Visible to the public CT-ISG: The Origin of the Code: Automated Identification of Common Characteristics in MalwareConflict Detection Enabled

Project Details

Performance Period

Sep 01, 2008 - Jan 31, 2012

Institution(s)

North Carolina State University

Award Number


Outcomes Report URL


Software is a common target of attacks on the current computing / communications infrastructure. Software continues to be vulnerable to attacks that exploit obscure or misunderstood language and program features. Detection of these software exploits (also called "malware") will therefore be needed for the forseeable future as one part of an effective defense. Virus checkers detect many known exploits, and are now widely used, but attackers have adapted by obfuscating and mutating their code to evade virus checkers.

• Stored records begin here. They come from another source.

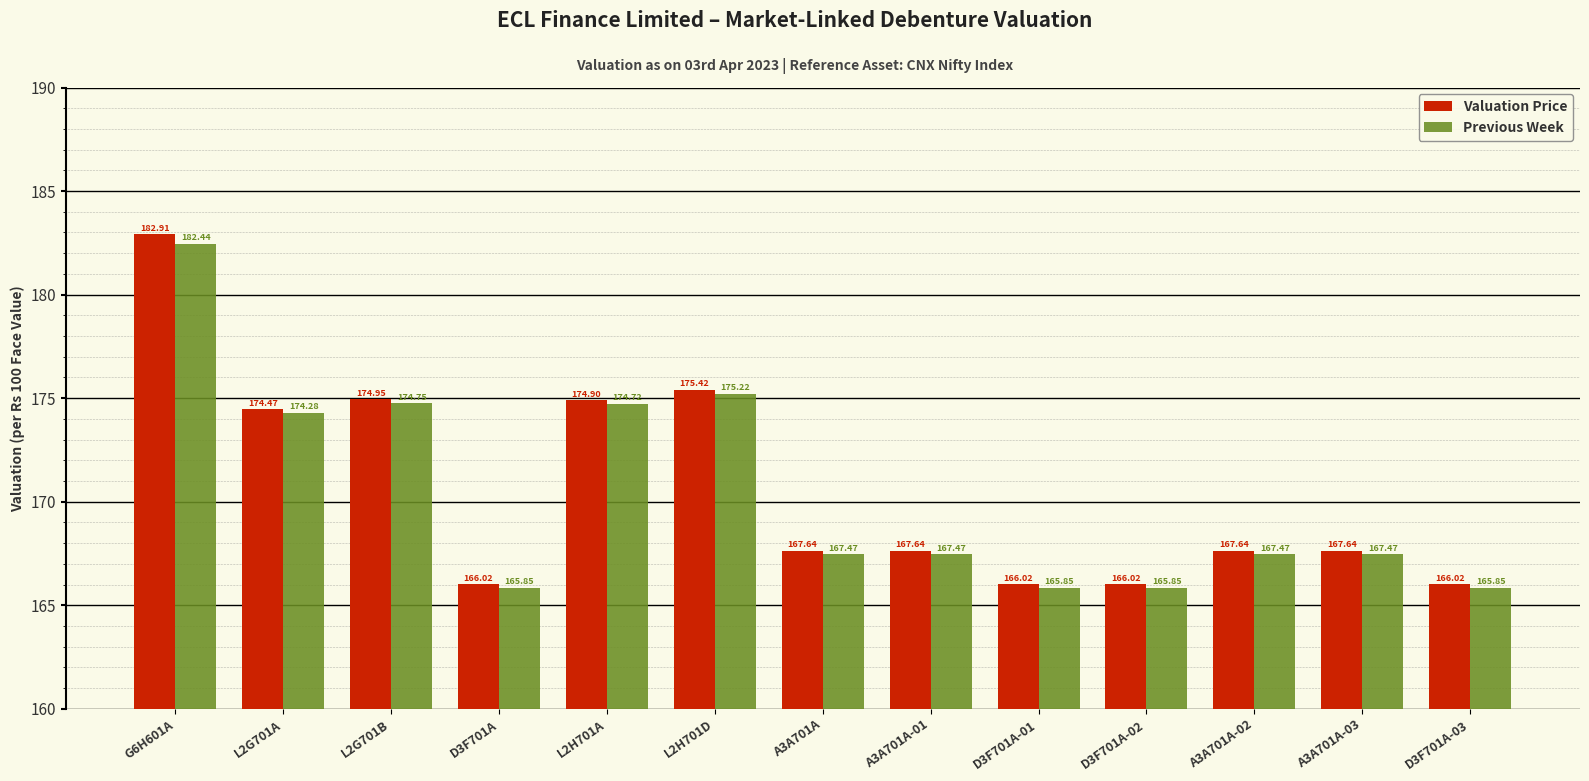

Rank the series by their maximum value, from highest to lowest.

Valuation Price, Previous Week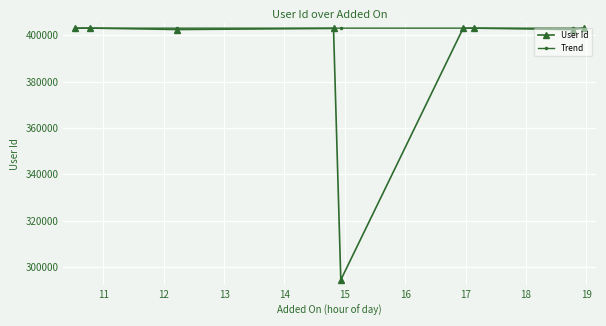

What is the value of the User Id point at the 6th from the left?

403101.0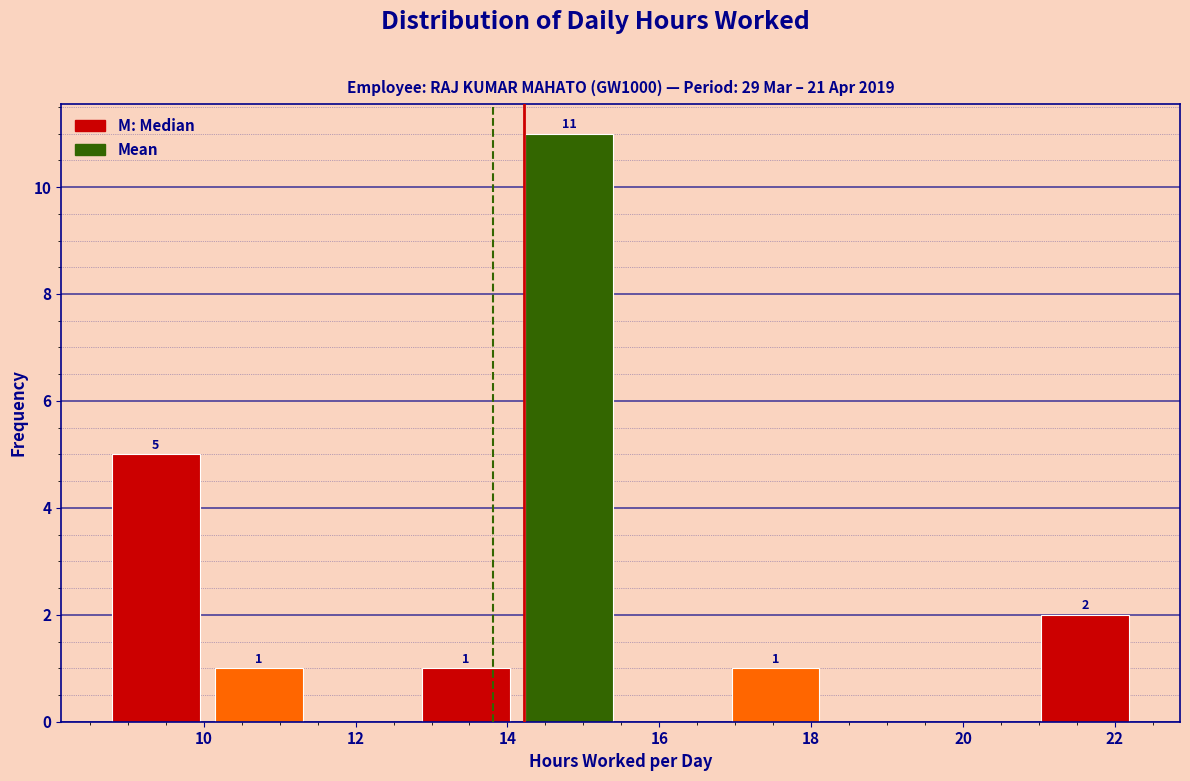

Which range on the x-axis has the tallest bar?

14.2 to 15.4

Such techniques make precise identification of malware extremely difficult. This project will use key characteristics of attack code for identification purposes. Important features of this approach include: advanced disassembly techniques; translation of code into an intermediate form more amenable to analysis, and more resistant to obfuscation; static reconstruction of program control flow and data flow; and, extraction of properties of interest, followed by analysis of these properties. The properties of interest include the characteristic behaviors of encryption and compression, and the system calls executed by the code. Rather than relying on exact matching of these properties for malware identification, approximate matching will be used. Static analysis will be the focus, to avoid the performance penalties of dynamic execution monitoring. The application of data mining to identify important malware features, and construct high-level patterns or signatures in a completely automated way, will also be investigated. The method will additionally help identify malware relationships, with applications to forensics, recovery of attack strategies, and identification of new classes of attacks (including zero-day attacks).

The method will resist the introduction of noise, or targeted evasion by malware writers, and will provide much better protection against polymorphic and metamorphic exploit code, and new attack variations. A database of patterns / characteristics for known software exploits will be maintained and made public. Educational materials about malware detection will be developed and disseminated, and training of female researchers will continue to be a priority.